I measured the Boston Run to Remember Half Marathon in South Boston a half dozen years or so ago, and then found out the day before the race that the course had to be changed, as part of it went through private property and the owner said NO to using his land !!! So I was called upon to adjust and re-measure the course with the race a day away. Driving up to Boston on that Saturday in early March, it was snowing hard in blizzard-like conditions. I was wondering how I would be able to do the measurement in this horrible weather, and thought how bizarre it was. Fortunately the snow shifted over to slush, and rain, and the temperature did not drop below freezing, so I was able to ride my bike and get it done, but now without incident. On Day Blvd. I biked through a large puddle, as that was the ‘shortest line’ to take, and for accuracy sake did not want to go around it. Unbeknownst to me, I hit a pot hole, and lost control of the bike and went head over heels into the puddle. I was wearing several layers of clothes and a gortex outer layer, so I did not get chilled to the bone. I shook it off and went back the previous mile mark and continued on the remaining few miles to the finish. After a hot shower and dry clothes I was fine, and the course was done!!

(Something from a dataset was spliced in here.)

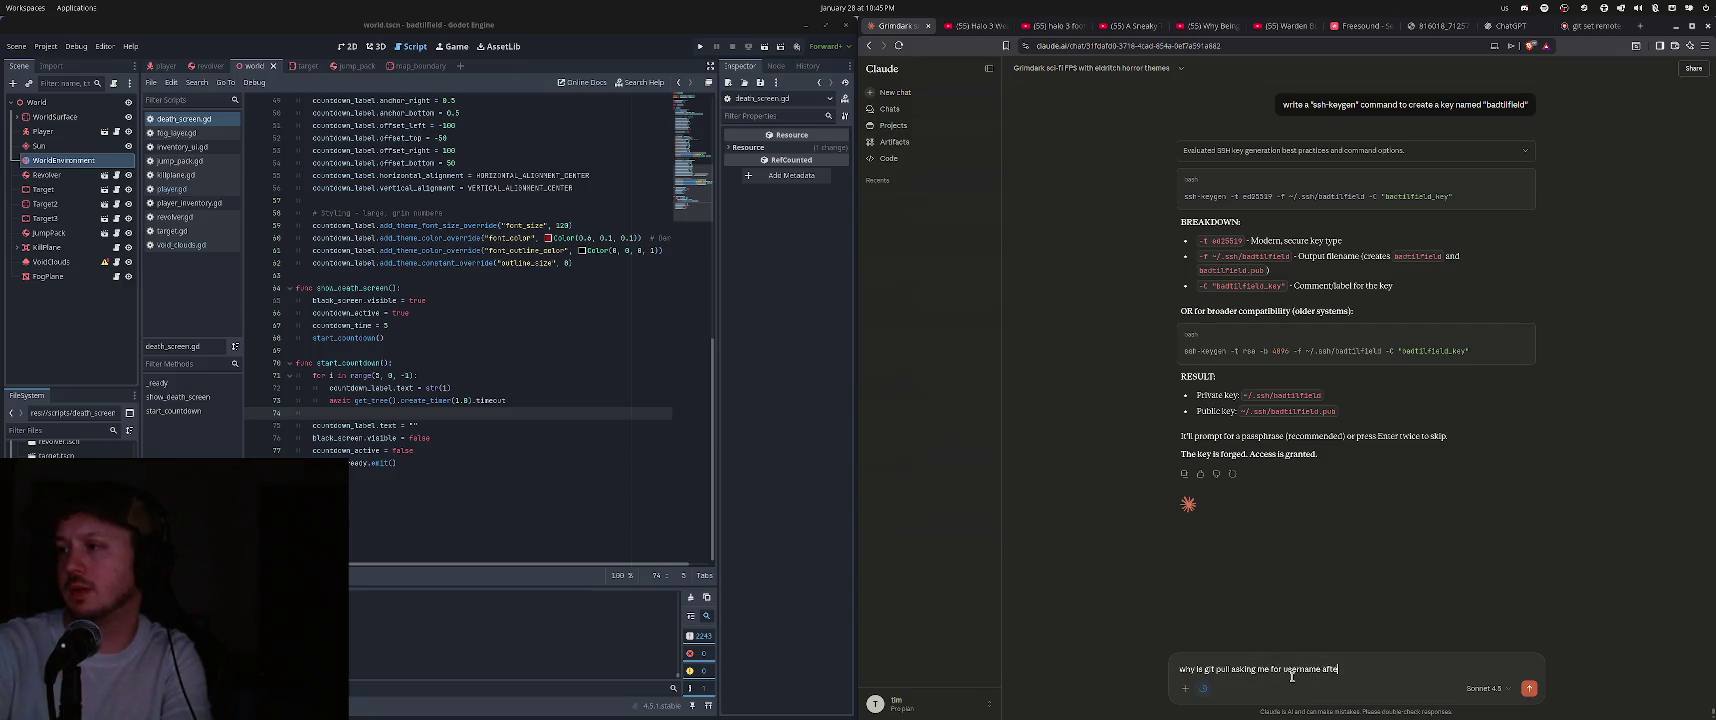
{"action": "type", "text": "al"}
{"action": "type", "text": "ve added an ssh"}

Don’t get the wrong idea, most course measurements during peaceable weather, and minimal or no traffic , are not catastrophic, and are quite enjoyable. I get to go to places I would not ordinarily go to, and some are like mini-vacations in a sense. The best one was the Mt. Desert Marathon in Maine, starting at Bar Harbor and going by Arcadia National Park. It is by far the most scenic course I have ever measured. I was awestruck by the majesty of this course.

In 2007 I helped design, measure and certify the Women’s Olympic Trials course in Boston. After a short opening loop, the course repeated an exact 6 mile loop four times. I designed it so that the mile marks on the 6-mile loops overlapped at the same points, making for easier splits and course management. That was a difficult assignment and one in which I take considerable pride.
I recently measured the B.A.A. Half Marathon in Boston, a major race that just last week (mid-july) sold out in just two hours !!!!!!!!!!!!

I take pride in the maps I produce, doing my best to make sure they are clear, neat, and accurately depict the course. I look back on some of the maps I made 25 years ago and note the poor quality, as with most jobs, it takes time to develop one’s skills and get better and better at what one does. That is what I strive find ways to improve, there is always room for that.

Course maps for all states at all distances by different measurers and certifiers can be accessed from the website.